Construction contracts generally cover four main areas: price, scope, time, and allocation of risk.
The final price of a project can be difficult to determine at the beginning of a project. Unfortunately, as a result, serious issues can arise because of the uncertainty of price, including owners running out of money or contractors substantially underbidding projects.
So, what is the best method to use in setting the price for construction contracts?
There are four methods to determine the cost of a construction project:
1) lump sum;
2) cost of work plus a fee;
3) guaranteed maximum price; or
4) working without any agreement on price and using equitable or legal remedies to set price after the fact.
The first three methods are all dependent on the scope of work and contract time, and so can increase or decrease based on change orders.1
Method 1: Lump Sum
A lump sum price means the price of the project is set before or during construction. The owner and contractor agree on a set price based on an agreed upon scope of work, and the time allocated for when the construction is to be completed.
Saul C. Glazer, U.W. 1990, is a partner at Axley Law Firm in Madison. He focuses his practice on construction law, and assists owners and contractors in preparing construction contracts and resolving construction disputes.
The lump sum may change if the scope of work changes (typically through a change order), so if the plans and specifications are not at 100 percent when construction begins, the lump sum may increase.
Alternatively, the owner may decide on scope changes during the project, which would also increase the price. If the construction schedule changes, for example, because of the need to finish early, adverse weather, or shortage of materials, the price may increase, depending on the contract language. If the contractor finishes late, and there are liquidated or actual damages for late completion, that may also affect the lump sum price.
Method 2: Cost of Work Plus a Fee
Another common method of setting compensation for a contractor is simply paying the contractor for its time and materials, and then paying the contractor a percentage of the cost of work.
This method requires identifying how the contractor may charge for its work. For example, the contract should specify which employees can bill against the project, and where they are working when they bill (whether they need to be on the project site).
The amount of burden to be charged for the contractor’s employees for such items as employment taxes, insurance, etc. must be determined, or, alternatively, whether burden may be included within a rate for employees.
The contractor may receive markup on subcontracts and materials, or that may be part of the contractor’s fee. Equipment rental costs should be addressed. Just as important is identifying what items are not chargeable to the cost of work, such as corrections for mistakes caused by the contractor.
Method 3: Guaranteed Maximum Price
A guaranteed maximum price (GMP) contract is similar to cost of work plus a fee, except the contractor agrees to limit the top of end of the price, even if the cost of work plus a fee exceeds the amount of the GMP.

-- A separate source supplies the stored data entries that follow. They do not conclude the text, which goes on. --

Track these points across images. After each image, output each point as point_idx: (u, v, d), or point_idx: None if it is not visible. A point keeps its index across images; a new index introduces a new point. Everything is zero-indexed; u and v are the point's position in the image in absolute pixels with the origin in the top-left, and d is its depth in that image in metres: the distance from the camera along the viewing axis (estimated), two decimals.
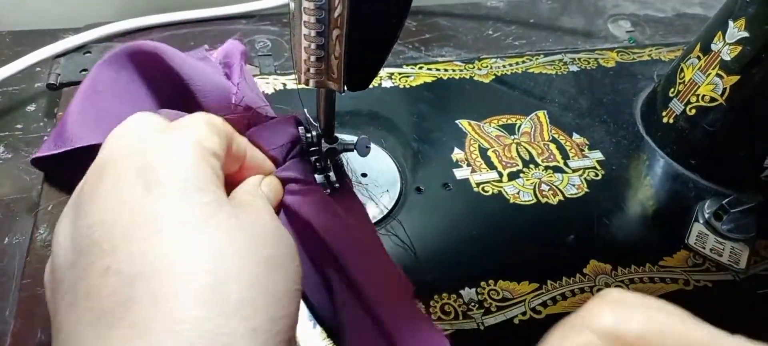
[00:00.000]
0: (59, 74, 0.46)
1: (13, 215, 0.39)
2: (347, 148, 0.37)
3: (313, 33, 0.28)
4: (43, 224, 0.36)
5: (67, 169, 0.37)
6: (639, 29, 0.60)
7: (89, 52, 0.49)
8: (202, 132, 0.25)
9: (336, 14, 0.27)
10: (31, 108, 0.46)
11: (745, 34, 0.39)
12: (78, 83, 0.40)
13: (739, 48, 0.39)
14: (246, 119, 0.36)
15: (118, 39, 0.51)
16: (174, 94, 0.38)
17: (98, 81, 0.39)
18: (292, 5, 0.28)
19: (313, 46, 0.28)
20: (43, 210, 0.37)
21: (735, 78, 0.39)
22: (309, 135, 0.37)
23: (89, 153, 0.36)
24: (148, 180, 0.22)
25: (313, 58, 0.29)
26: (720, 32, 0.40)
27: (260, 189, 0.30)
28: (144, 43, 0.39)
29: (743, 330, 0.35)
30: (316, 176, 0.37)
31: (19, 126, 0.45)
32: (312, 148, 0.37)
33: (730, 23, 0.40)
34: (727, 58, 0.40)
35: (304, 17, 0.27)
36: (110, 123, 0.37)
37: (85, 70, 0.47)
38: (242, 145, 0.29)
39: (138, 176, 0.22)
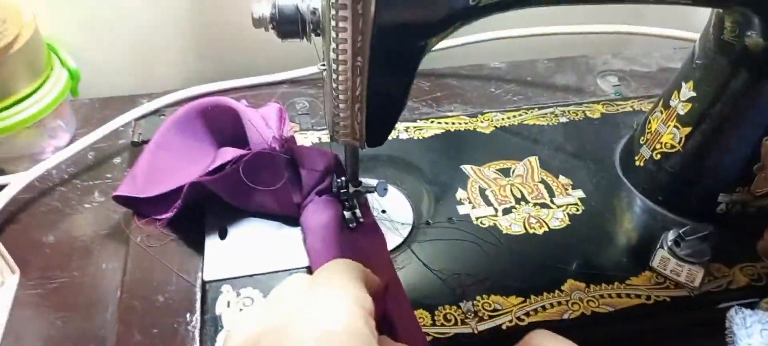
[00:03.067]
0: (141, 133, 0.57)
1: (107, 245, 0.49)
2: (369, 190, 0.46)
3: (341, 106, 0.37)
4: (132, 252, 0.46)
5: (143, 207, 0.48)
6: (625, 83, 0.68)
7: (163, 114, 0.60)
8: (358, 293, 0.29)
9: (357, 93, 0.36)
10: (117, 160, 0.57)
11: (694, 94, 0.47)
12: None
13: (690, 105, 0.47)
14: (286, 147, 0.46)
15: (186, 103, 0.62)
16: (229, 135, 0.49)
17: (165, 138, 0.50)
18: (326, 84, 0.38)
19: (341, 115, 0.38)
20: (133, 242, 0.47)
21: (688, 129, 0.47)
22: (339, 180, 0.46)
23: (157, 198, 0.46)
24: None
25: (341, 124, 0.38)
26: (676, 91, 0.48)
27: None
28: (208, 99, 0.50)
29: (695, 338, 0.42)
30: (344, 213, 0.47)
31: (108, 175, 0.55)
32: (341, 191, 0.46)
33: (683, 84, 0.48)
34: (682, 112, 0.48)
35: (334, 94, 0.37)
36: (172, 177, 0.47)
37: None
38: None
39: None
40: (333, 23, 0.32)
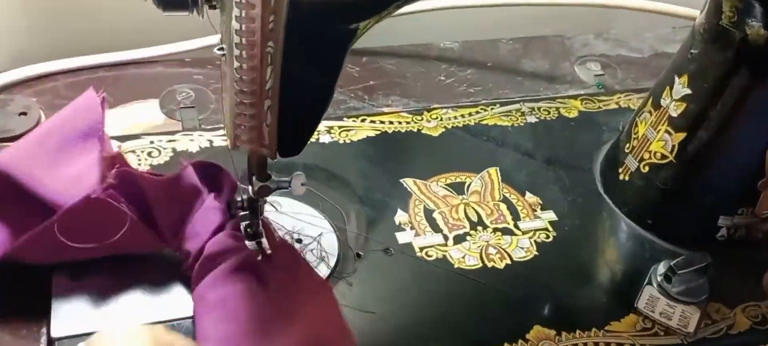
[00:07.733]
0: None
1: None
2: (282, 185, 0.47)
3: (244, 103, 0.39)
4: None
5: None
6: (610, 72, 0.74)
7: None
8: None
9: (267, 87, 0.39)
10: None
11: (689, 91, 0.53)
12: None
13: (684, 105, 0.53)
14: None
15: (18, 88, 0.62)
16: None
17: None
18: (226, 75, 0.40)
19: (243, 114, 0.40)
20: None
21: (682, 135, 0.53)
22: (239, 199, 0.49)
23: None
24: None
25: (243, 126, 0.41)
26: (668, 87, 0.54)
27: None
28: None
29: None
30: (247, 242, 0.49)
31: None
32: (242, 213, 0.49)
33: (676, 78, 0.54)
34: (675, 114, 0.53)
35: (236, 88, 0.39)
36: None
37: None
38: None
39: None
40: None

If the cost of work plus a fee is less than the GMP, then either all or a percentage of the savings goes to the owner. If the GMP is set when the plans and specifications are not at 100 percent, then depending on what assumptions are made to set the GMP, the GMP may increase when the plans and specifications are at 100 percent.
When projects begin without complete plans and specifications, the contractor may provide a non-binding estimate until the GMP is set. Alternatively, a higher binding interim GMP (IGMP) may be used until there is enough information to set a final GMP which is either the same or lower than the IGMP. Additionally, an estimate followed by an IGMP and then a GMP may be used.
Method 4: Equitable and Legal Methods
Even in this day and age, some owners proceed without any oral or written agreement on price. In such instances, quantum meruit or unjust enrichment theories are used to set the price after the fact.
Because these methods are done after the fact, without any guidance on what costs can or cannot be charged to the project, they provide for much uncertainty, and also require use of the court system.
These theories are also often used when there are set methods for the construction prices, but the parties have not agreed on how to account for changes in price, scope, and time. Promissory or equitable estoppel may also be asserted in some instances, or an account stated, if the contractor has invoiced for its work during construction, and the owner has accepted the contractor’s invoices.
Choose Your Method Wisely
Depending on the size and complexity of the project and relationship of the owner and the contractor, the first three methods of setting price all have their place in construction projects.
Under no circumstances should an owner or contractor leave price to chance and not agree on a compensation methodology until after work is complete or substantially underway.
1 Written change orders should be used for methods 1-3 whenever the scope or time is changed – adjusting the time, scope, or price. For method 2 (cost of work plus a fee), the price will continue to be the total of cost of work plus a fee, but it is still important to be on the same page for scope and time.